A time-series is intermittent if the ADI > 1.32 and CV2 <= 0.49. The conditions imply the small variance but presence of significant number of null values in the time-series. Traditional forecasting models capable of dealing intermittency can achieve reasonable prediction accuracy. The plot below shows a time-series which is intermittent:
Even for intermittent time-series, the AutoML can be configured to have more traditional algorithms than sophisticated ones. The sub-classification into "very intermittent", "quite intermittent" and "barely intermittent" shall be based on ADI. Superior traditional algorithms are required only for the first two sub-classes. A combination of Croston's model and variants of Prophet shall be sufficient for intermittent time-series.

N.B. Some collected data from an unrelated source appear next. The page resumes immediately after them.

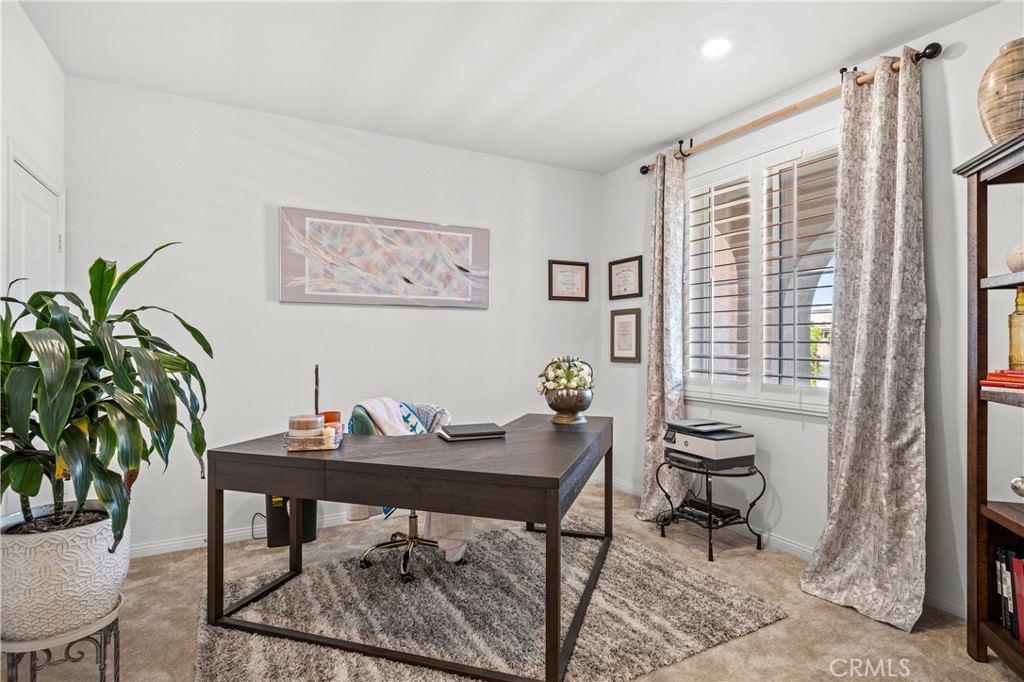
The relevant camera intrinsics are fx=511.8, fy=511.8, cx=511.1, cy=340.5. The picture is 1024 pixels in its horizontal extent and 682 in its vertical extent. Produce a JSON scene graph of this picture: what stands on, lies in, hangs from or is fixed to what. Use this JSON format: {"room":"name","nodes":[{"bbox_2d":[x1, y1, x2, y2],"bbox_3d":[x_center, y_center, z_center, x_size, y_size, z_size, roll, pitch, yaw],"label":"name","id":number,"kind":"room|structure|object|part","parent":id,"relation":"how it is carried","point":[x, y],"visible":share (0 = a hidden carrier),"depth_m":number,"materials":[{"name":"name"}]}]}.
{"room":"office","nodes":[
{"label":"office","id":0,"kind":"room"},
{"bbox_2d":[0,0,65,516],"bbox_3d":[-1.534,-0.116,0.866,0.162,2.773,4.341,0,0,-28],"label":"left wall","id":1,"kind":"structure","parent":0,"point":[25,134],"depth_m":2.33,"materials":[{"name":"white paint"}]},
{"bbox_2d":[6,151,63,303],"bbox_3d":[-2.266,0.187,2.476,0.087,2.053,0.811,0,0,-28],"label":"door","id":2,"kind":"structure","parent":1,"relation":"in","point":[33,179],"depth_m":2.44,"materials":[{"name":"white paint"}]},
{"bbox_2d":[63,75,603,557],"bbox_3d":[-0.860,-0.110,3.757,3.845,2.730,0.152,0,0,-28],"label":"back wall","id":3,"kind":"structure","parent":0,"point":[291,311],"depth_m":3.34,"materials":[{"name":"white paint"}]},
{"bbox_2d":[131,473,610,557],"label":"baseboard","id":4,"kind":"structure","parent":3,"relation":"attached to","point":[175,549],"depth_m":3.18,"materials":[{"name":"white paint"}]},
{"bbox_2d":[279,206,490,308],"bbox_3d":[-0.837,-0.561,3.635,1.475,0.629,0.037,0,0,-28],"label":"abstract painting","id":5,"kind":"object","parent":3,"relation":"attached to","point":[371,291],"visible":0.98,"depth_m":3.57},
{"bbox_2d":[548,259,588,301],"bbox_3d":[0.489,-0.509,4.356,0.376,0.343,0.024,0,0,-28],"label":"framed certificate","id":6,"kind":"object","parent":3,"relation":"attached to","point":[564,271],"visible":0.99,"depth_m":4.35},
{"bbox_2d":[15,0,1000,174],"bbox_3d":[0.140,-1.527,1.769,3.862,0.107,4.532,0,0,-28],"label":"ceiling","id":7,"kind":"structure","parent":0,"point":[632,146],"depth_m":2.66,"materials":[{"name":"white paint"}]},
{"bbox_2d":[699,36,732,58],"bbox_3d":[1.026,-1.473,2.567,0.183,0.011,0.185,0,0,-28],"label":"recessed light","id":8,"kind":"object","parent":7,"relation":"in","point":[716,46],"visible":0.99,"depth_m":2.56,"materials":[{"name":"white"}]},
{"bbox_2d":[1,477,1021,681],"bbox_3d":[0.059,1.296,1.735,4.195,0.101,4.598,0,0,-28],"label":"carpet floor","id":9,"kind":"structure","parent":0,"point":[830,617],"depth_m":2.27,"materials":[{"name":"beige carpet"}]},
{"bbox_2d":[0,595,125,681],"bbox_3d":[-1.493,1.080,1.694,0.357,0.334,0.362,0,0,-28],"label":"plant stand","id":10,"kind":"object","parent":9,"relation":"on","point":[117,645],"visible":0.62,"depth_m":1.62,"materials":[{"name":"metal"}]},
{"bbox_2d":[0,501,129,641],"bbox_3d":[-1.548,0.772,1.754,0.412,0.347,0.419,0,0,-28],"label":"plant pot","id":11,"kind":"object","parent":10,"relation":"on","point":[59,551],"visible":0.83,"depth_m":1.61,"materials":[{"name":"white ceramic"}]},
{"bbox_2d":[0,244,212,543],"bbox_3d":[-1.464,0.156,1.740,0.846,0.978,0.838,0,0,-28],"label":"potted plant","id":12,"kind":"object","parent":11,"relation":"in","point":[125,313],"visible":0.95,"depth_m":1.67,"materials":[{"name":"green plant"}]},
{"bbox_2d":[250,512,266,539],"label":"power cord","id":13,"kind":"object","parent":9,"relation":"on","point":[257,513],"visible":0.6,"depth_m":3.25,"materials":[{"name":"black plastic"}]},
{"bbox_2d":[265,493,319,547],"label":"trash can","id":14,"kind":"object","parent":9,"relation":"on","point":[275,511],"visible":0.52,"depth_m":3.15,"materials":[{"name":"black"}]},
{"bbox_2d":[196,515,784,681],"bbox_3d":[-0.180,1.238,2.434,2.331,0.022,1.859,0,0,-28],"label":"rug","id":15,"kind":"object","parent":9,"relation":"on","point":[690,587],"visible":0.84,"depth_m":2.31,"materials":[{"name":"grey carpet"}]},
{"bbox_2d":[346,398,465,582],"bbox_3d":[-0.566,0.786,2.883,0.670,0.887,0.674,0,0,-28],"label":"office chair","id":16,"kind":"object","parent":15,"relation":"on","point":[401,543],"visible":0.4,"depth_m":2.82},
{"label":"chair base","id":17,"kind":"part","parent":16,"relation":"part of","materials":[{"name":"metal"}]},
{"bbox_2d":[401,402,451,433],"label":"blanket","id":18,"kind":"object","parent":16,"relation":"on","point":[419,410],"visible":0.33,"depth_m":3.00,"materials":[{"name":"grey fabric"}]},
{"bbox_2d":[203,412,611,681],"bbox_3d":[-0.326,0.856,2.521,1.520,0.757,1.268,0,0,17],"label":"desk","id":19,"kind":"object","parent":15,"relation":"on","point":[285,458],"visible":0.95,"depth_m":2.05,"materials":[{"name":"brown wood"}]},
{"bbox_2d":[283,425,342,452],"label":"tray","id":20,"kind":"object","parent":19,"relation":"on","point":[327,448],"visible":0.68,"depth_m":2.19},
{"bbox_2d":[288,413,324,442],"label":"candle jar","id":21,"kind":"object","parent":20,"relation":"on","point":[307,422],"visible":0.93,"depth_m":2.23,"materials":[{"name":"glass"}]},
{"bbox_2d":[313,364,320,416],"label":"pen","id":22,"kind":"object","parent":20,"relation":"in","point":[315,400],"visible":0.67,"depth_m":2.48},
{"bbox_2d":[319,411,341,429],"bbox_3d":[-0.869,0.395,2.448,0.103,0.110,0.102,0,0,-28],"label":"orange candle","id":23,"kind":"object","parent":20,"relation":"on","point":[329,412],"visible":0.42,"depth_m":2.41,"materials":[{"name":"orange"}]},
{"bbox_2d":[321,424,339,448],"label":"small candle","id":24,"kind":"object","parent":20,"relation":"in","point":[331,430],"visible":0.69,"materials":[{"name":"beige wax"}]},
{"bbox_2d":[436,422,506,441],"bbox_3d":[-0.198,0.444,2.516,0.291,0.035,0.230,0,0,-28],"label":"laptop","id":25,"kind":"object","parent":19,"relation":"on","point":[453,434],"visible":0.98,"depth_m":2.45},
{"bbox_2d":[539,356,594,424],"bbox_3d":[0.315,0.279,2.944,0.318,0.380,0.321,0,0,-28],"label":"flower bowl","id":26,"kind":"object","parent":19,"relation":"on","point":[556,402],"visible":0.97,"depth_m":2.86,"materials":[{"name":"metal"}]},
{"bbox_2d":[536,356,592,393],"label":"flower arrangement","id":27,"kind":"object","parent":26,"relation":"in","point":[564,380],"visible":0.73,"depth_m":2.97,"materials":[{"name":"white plant"}]},
{"bbox_2d":[654,452,763,561],"bbox_3d":[1.230,1.005,3.188,0.501,0.490,0.532,0,0,-28],"label":"side table","id":28,"kind":"object","parent":9,"relation":"on","point":[710,543],"visible":0.77,"depth_m":3.07,"materials":[{"name":"black metal"}]},
{"bbox_2d":[675,497,740,525],"bbox_3d":[1.232,1.078,3.269,0.257,0.056,0.337,0,0,-28],"label":"electronic device","id":29,"kind":"object","parent":28,"relation":"on","point":[702,508],"visible":0.81,"depth_m":3.21,"materials":[{"name":"black plastic"}]},
{"bbox_2d":[663,419,756,469],"bbox_3d":[1.224,0.641,3.225,0.453,0.229,0.472,0,0,-28],"label":"printer","id":30,"kind":"object","parent":28,"relation":"on","point":[710,448],"visible":0.98,"depth_m":3.10,"materials":[{"name":"grey plastic"}]},
{"bbox_2d":[954,131,1023,671],"bbox_3d":[1.872,0.273,1.541,0.401,1.954,1.041,0,0,15],"label":"bookshelf","id":31,"kind":"object","parent":9,"relation":"on","point":[978,219],"visible":0.95,"depth_m":2.01,"materials":[{"name":"brown wood"}]},
{"bbox_2d":[977,38,1023,144],"bbox_3d":[1.913,-0.897,1.921,0.268,0.422,0.268,0,0,14],"label":"vase","id":32,"kind":"object","parent":31,"relation":"on","point":[992,116],"visible":0.89,"depth_m":1.88,"materials":[{"name":"beige ceramic"}]},
{"bbox_2d":[980,369,1023,394],"bbox_3d":[1.924,0.150,1.858,0.227,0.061,0.306,0,0,-28],"label":"red book","id":33,"kind":"object","parent":31,"relation":"in","point":[1016,374],"visible":0.98,"depth_m":1.89,"materials":[{"name":"red paper"}]},
{"bbox_2d":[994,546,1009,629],"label":"book","id":34,"kind":"object","parent":31,"relation":"in","point":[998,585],"visible":0.7,"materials":[{"name":"black paper"}]},
{"bbox_2d":[993,545,1023,643],"bbox_3d":[1.933,0.955,1.776,0.194,0.307,0.558,0,0,15],"label":"book row","id":35,"kind":"object","parent":31,"relation":"in","point":[1010,559],"visible":0.92,"depth_m":1.94,"materials":[{"name":"paper"}]},
{"bbox_2d":[1006,243,1023,272],"bbox_3d":[1.917,-0.302,1.867,0.175,0.127,0.178,0,0,10],"label":"decorative ball","id":36,"kind":"object","parent":31,"relation":"in","point":[1014,265],"visible":0.9,"depth_m":1.88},
{"bbox_2d":[1007,285,1023,370],"bbox_3d":[1.923,-0.041,1.917,0.097,0.336,0.098,0,0,32],"label":"gold bottle","id":37,"kind":"object","parent":31,"relation":"in","point":[1020,341],"visible":1,"depth_m":1.91,"materials":[{"name":"gold"}]},
{"bbox_2d":[1010,475,1023,496],"bbox_3d":[1.939,0.551,1.892,0.129,0.100,0.129,0,0,11],"label":"decorative ball","id":38,"kind":"object","parent":31,"relation":"in","point":[1016,488],"visible":1,"depth_m":1.91,"materials":[{"name":"silver metal"}]},
{"bbox_2d":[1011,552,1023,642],"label":"red book","id":39,"kind":"object","parent":31,"relation":"in","point":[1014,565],"visible":0.99,"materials":[{"name":"red paper"}]},
{"bbox_2d":[603,2,1023,624],"bbox_3d":[1.921,-0.111,2.657,0.151,2.751,4.416,0,0,-28],"label":"right wall","id":40,"kind":"structure","parent":0,"point":[774,472],"depth_m":2.52,"materials":[{"name":"paint"}]},
{"bbox_2d":[608,255,642,300],"bbox_3d":[0.938,-0.519,4.267,0.024,0.340,0.405,0,0,-28],"label":"framed certificate","id":41,"kind":"object","parent":40,"relation":"attached to","point":[626,281],"visible":0.99,"depth_m":4.26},
{"bbox_2d":[610,306,641,363],"bbox_3d":[0.941,-0.048,4.254,0.022,0.446,0.341,0,0,-28],"label":"framed certificate","id":42,"kind":"object","parent":40,"relation":"attached to","point":[626,323],"visible":0.99,"depth_m":4.24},
{"bbox_2d":[686,124,837,416],"bbox_3d":[1.606,-0.378,3.236,0.148,1.670,1.394,0,0,-28],"label":"window","id":43,"kind":"structure","parent":40,"relation":"in","point":[790,394],"depth_m":3.24,"materials":[{"name":"white glass"}]},
{"bbox_2d":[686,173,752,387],"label":"plantation shutter","id":44,"kind":"object","parent":43,"relation":"attached to","point":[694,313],"visible":0.91,"depth_m":3.49,"materials":[{"name":"white wood"}]},
{"bbox_2d":[758,147,835,394],"bbox_3d":[1.720,-0.396,3.014,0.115,1.428,0.465,0,0,-28],"label":"plantation shutter","id":45,"kind":"object","parent":43,"relation":"attached to","point":[780,358],"visible":0.87,"depth_m":3.03,"materials":[{"name":"white wood"}]},
{"bbox_2d":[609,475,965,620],"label":"baseboard","id":46,"kind":"structure","parent":40,"relation":"attached to","point":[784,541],"depth_m":2.99,"materials":[{"name":"white paint"}]},
{"bbox_2d":[637,41,941,177],"bbox_3d":[1.487,-1.326,3.166,0.139,0.083,1.960,0,0,-28],"label":"curtain rod","id":47,"kind":"object","parent":40,"relation":"attached to","point":[928,56],"visible":0.75,"depth_m":2.86,"materials":[{"name":"brown wood"}]},
{"bbox_2d":[637,148,687,522],"bbox_3d":[1.062,-0.067,3.623,0.194,2.600,0.468,0,0,-28],"label":"curtain","id":48,"kind":"object","parent":47,"relation":"hanging from","point":[654,406],"visible":0.88,"depth_m":3.62,"materials":[{"name":"fabric"}]},
{"bbox_2d":[802,47,926,630],"bbox_3d":[1.676,-0.061,2.422,0.261,2.595,0.551,0,0,-28],"label":"curtain","id":49,"kind":"object","parent":47,"relation":"hanging from","point":[860,301],"visible":0.98,"depth_m":2.42,"materials":[{"name":"fabric"}]}
]}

A time-series is erratic if its ADI <= 1.32 and CV2 > 0.49. The conditions imply the high variance and presence of nearly no null values in the time-series. The high variance could not be explainable by time dimension alone and hence it is generally not possible to achieve a reasonable prediction accuracy with traditional forecasting models. The plot below shows a time-series which is erratic:
For erratic time-series, advanced time-series clustering algorithms are required for further sub-classification. The AutoML package can be configured to activate several neurons. This is the paradigm to unleash the RNNs, autoencoders and the likes. Moreover, the varinace may not be largely explainable by time and usage of external regressors can improve accuracy further. The next section briefly explains the addition of external regressors to forecasting models. 
 
 Google debuted a time-series AutoML package in 2020 backed with a tall claim that it outperforms 92% of hand-crafted models for several kaggle datasets. Facebook debuted NeuralProphet, the gen-next update to the proven Prophet model. Given the availability of hardware, a combination of Google AutoML and NeuralProphet shall be a force to reckon with for erratic time-series. 
 
 Although, Google and Facbook termed the compute costs to be moderate, such claims will always remain subjective. But selective application of AutoML and NeuralProphet for erratic time-series will reduce the hardware requirement further.

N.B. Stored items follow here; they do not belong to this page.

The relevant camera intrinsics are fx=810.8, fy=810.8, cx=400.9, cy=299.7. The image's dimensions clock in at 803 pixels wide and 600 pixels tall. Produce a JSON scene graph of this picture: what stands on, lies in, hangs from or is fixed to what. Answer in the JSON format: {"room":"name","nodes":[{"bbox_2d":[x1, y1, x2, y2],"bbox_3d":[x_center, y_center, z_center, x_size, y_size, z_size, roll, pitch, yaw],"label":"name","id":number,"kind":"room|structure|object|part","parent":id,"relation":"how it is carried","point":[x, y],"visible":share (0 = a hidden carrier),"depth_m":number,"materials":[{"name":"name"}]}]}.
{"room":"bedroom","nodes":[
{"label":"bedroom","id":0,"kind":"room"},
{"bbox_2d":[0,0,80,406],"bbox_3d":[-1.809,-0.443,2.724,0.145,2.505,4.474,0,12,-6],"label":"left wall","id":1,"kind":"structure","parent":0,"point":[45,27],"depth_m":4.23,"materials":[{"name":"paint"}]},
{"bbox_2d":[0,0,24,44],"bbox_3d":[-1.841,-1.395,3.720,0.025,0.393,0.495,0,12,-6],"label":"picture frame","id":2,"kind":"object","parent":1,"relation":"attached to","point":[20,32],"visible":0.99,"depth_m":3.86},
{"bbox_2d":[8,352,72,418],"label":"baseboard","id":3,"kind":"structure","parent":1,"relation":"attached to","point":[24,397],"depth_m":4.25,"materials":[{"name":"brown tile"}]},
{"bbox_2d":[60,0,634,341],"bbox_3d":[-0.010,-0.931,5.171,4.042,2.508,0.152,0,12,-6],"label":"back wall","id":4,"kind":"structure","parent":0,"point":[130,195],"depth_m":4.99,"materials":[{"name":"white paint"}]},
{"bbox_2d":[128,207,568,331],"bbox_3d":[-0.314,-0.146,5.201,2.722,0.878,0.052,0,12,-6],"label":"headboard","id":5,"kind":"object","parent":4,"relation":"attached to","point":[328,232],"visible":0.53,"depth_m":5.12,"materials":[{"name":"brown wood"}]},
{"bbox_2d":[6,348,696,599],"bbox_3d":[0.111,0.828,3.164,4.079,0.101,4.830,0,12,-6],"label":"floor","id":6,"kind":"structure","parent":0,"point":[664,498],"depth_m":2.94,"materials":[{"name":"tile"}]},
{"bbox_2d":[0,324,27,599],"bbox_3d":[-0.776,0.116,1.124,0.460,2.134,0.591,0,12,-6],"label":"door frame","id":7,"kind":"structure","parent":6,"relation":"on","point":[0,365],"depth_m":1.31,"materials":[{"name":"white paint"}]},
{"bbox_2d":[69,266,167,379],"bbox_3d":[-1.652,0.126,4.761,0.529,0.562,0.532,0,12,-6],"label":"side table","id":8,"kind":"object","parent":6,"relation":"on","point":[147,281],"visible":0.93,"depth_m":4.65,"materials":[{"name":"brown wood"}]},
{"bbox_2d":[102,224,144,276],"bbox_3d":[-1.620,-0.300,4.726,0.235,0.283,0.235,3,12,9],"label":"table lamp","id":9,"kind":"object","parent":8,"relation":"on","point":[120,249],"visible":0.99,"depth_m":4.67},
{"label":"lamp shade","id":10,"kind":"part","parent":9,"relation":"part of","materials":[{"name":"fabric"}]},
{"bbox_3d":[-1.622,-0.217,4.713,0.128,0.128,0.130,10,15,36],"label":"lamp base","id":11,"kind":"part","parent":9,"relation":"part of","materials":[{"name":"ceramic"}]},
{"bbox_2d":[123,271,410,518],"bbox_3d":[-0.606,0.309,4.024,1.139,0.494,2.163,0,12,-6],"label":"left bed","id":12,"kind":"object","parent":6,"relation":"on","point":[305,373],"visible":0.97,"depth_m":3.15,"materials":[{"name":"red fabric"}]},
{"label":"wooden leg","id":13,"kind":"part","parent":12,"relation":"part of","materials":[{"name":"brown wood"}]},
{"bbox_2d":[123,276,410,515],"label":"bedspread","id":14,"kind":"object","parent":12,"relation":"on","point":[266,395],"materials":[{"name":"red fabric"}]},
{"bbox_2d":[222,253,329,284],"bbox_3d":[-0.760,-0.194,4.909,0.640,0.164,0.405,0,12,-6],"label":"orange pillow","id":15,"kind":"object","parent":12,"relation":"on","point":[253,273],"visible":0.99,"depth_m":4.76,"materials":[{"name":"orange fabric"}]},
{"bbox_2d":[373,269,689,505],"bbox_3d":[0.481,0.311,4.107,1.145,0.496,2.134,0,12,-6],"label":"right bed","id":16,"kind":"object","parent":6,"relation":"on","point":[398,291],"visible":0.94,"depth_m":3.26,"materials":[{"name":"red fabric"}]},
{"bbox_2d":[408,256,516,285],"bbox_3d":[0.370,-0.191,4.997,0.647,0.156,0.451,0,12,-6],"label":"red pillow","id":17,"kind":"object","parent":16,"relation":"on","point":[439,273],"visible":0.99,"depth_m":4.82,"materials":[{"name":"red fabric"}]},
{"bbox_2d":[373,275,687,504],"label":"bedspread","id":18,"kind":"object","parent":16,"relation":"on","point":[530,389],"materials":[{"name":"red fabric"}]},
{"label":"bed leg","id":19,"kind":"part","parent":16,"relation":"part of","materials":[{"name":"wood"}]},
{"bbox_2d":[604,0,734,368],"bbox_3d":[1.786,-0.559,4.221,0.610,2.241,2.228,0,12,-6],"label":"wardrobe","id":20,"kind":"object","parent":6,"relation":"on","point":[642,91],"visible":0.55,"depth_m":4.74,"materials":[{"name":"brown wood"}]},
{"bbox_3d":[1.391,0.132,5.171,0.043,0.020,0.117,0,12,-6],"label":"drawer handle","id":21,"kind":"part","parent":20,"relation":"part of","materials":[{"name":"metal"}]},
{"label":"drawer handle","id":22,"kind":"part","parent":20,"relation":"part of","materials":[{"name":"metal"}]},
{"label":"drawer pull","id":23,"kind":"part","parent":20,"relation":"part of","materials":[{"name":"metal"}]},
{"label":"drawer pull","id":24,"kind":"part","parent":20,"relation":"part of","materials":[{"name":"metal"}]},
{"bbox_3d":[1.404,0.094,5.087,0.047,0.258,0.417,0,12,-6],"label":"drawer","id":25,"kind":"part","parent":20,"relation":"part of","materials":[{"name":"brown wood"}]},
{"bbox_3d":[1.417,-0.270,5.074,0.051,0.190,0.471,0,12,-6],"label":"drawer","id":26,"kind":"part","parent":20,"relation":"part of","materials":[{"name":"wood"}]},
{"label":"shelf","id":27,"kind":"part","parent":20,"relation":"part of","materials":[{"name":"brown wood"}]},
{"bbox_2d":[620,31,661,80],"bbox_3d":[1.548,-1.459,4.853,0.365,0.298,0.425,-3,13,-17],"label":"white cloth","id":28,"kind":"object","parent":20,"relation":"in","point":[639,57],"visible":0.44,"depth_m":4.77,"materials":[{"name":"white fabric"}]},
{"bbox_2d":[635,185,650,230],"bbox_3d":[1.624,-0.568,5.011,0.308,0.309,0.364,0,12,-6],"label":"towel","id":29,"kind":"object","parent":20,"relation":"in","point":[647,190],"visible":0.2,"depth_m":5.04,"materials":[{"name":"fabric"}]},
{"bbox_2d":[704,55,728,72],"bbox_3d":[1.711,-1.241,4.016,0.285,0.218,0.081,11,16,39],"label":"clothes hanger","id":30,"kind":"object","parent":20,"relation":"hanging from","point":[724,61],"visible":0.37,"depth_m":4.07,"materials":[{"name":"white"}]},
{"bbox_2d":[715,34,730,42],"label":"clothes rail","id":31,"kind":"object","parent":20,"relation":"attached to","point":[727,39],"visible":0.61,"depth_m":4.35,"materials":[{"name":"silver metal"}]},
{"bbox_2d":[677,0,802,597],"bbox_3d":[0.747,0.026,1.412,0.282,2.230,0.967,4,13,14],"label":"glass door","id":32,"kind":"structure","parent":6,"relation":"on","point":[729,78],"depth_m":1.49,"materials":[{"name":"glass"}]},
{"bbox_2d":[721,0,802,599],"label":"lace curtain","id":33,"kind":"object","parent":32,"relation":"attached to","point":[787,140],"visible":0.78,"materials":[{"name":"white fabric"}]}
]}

A time-series is lumpy if its ADI > 1.32 and CV2 > 0.49. The conditions imply the high variance but presence of significant number of null values in the time-series. There is too much variation and too little data to achieve a reasonable prediction accuracy. The plot below shows a time-series which is lumpy:
For lumpy time-series, it's either the rule-based/naive or the black-box algorithms that can learn some pattern from the sparse observations. A combination of Croston's model, Google AutoML and NeuralProphet shall be robust enough for this class.
All in all, time-series classification is a divide and conquer design pattern for forecasting at scale. It not only optimizes runtime & memory but also enhances the overall interpretability of the forecasting framework. The classification of time-series variables is the act of associating them with 4-10 characters. Configuration of AutoML for each sub-class is the act of composing tunes for each character.
The Framework
The illustration below summarises the framework for mixing the theme song and the character tracks. This forecasting framework is scalable along its length and breadth. It is applicable for any number of time-series variables and its robustness shall be further enhanced with selective addition of more suitable algorithms without raising the compute costs on a disproportionate scale.

Epilogue
This is the framework my use case deserves,
but not the one it needs right now.
So, I have pinned it to a blog post,
so that someone will use it
because it’s not just a framework,
it’s a silent predictor, a watchful detector,
A Dark Knight!